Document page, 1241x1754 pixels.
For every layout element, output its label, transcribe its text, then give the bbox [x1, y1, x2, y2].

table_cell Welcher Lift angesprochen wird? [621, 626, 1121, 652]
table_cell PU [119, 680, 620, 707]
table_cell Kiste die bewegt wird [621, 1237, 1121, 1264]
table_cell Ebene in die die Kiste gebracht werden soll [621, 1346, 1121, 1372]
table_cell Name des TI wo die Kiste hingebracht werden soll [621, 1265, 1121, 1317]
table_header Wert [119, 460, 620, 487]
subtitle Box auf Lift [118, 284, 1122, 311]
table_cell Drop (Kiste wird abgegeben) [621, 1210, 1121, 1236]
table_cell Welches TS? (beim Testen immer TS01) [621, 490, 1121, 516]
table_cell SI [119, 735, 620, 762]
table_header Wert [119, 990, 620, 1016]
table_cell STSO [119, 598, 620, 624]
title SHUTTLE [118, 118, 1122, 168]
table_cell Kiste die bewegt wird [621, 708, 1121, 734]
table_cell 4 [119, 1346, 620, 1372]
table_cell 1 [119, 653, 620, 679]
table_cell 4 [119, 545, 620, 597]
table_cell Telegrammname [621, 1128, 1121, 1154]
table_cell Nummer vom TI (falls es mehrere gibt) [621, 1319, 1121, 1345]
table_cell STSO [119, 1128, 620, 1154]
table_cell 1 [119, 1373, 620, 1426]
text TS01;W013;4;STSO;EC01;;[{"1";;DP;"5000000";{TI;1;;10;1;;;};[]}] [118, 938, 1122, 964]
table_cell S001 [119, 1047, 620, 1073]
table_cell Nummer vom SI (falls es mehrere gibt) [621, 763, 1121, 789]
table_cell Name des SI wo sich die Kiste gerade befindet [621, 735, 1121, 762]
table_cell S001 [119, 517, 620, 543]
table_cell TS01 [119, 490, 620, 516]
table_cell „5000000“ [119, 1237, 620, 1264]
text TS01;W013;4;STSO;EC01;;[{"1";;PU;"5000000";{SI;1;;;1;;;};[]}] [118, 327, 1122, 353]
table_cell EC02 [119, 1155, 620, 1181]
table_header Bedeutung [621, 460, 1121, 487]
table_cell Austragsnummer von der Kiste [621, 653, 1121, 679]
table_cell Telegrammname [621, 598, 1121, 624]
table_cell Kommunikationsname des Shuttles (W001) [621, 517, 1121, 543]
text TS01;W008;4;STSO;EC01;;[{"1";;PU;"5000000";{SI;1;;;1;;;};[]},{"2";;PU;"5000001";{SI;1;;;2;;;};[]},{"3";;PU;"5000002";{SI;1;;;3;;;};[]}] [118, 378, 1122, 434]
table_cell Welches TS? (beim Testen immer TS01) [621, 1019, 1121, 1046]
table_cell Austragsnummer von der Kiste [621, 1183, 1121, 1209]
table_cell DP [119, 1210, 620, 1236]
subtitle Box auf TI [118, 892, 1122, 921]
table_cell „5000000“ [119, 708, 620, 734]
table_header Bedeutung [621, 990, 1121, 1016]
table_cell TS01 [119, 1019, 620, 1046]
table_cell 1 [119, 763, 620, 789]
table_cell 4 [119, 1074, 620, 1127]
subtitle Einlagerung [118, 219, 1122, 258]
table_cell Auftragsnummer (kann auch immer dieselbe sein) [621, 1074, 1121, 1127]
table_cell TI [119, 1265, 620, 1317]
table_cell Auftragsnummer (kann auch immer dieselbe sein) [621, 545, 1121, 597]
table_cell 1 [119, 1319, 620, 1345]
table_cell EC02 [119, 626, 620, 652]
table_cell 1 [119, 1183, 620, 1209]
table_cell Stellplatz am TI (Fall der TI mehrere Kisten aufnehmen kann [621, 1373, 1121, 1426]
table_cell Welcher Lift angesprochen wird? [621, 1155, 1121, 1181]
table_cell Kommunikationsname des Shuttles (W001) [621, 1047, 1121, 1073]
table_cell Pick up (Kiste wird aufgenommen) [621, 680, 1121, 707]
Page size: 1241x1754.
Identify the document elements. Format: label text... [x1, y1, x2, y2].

THE TASK:
Scan the listing for the string "Auftragsnummer" and copy every line that carries it.

THE ANSWER:
table_cell Auftragsnummer (kann auch immer dieselbe sein) [621, 1074, 1121, 1127]
table_cell Auftragsnummer (kann auch immer dieselbe sein) [621, 545, 1121, 597]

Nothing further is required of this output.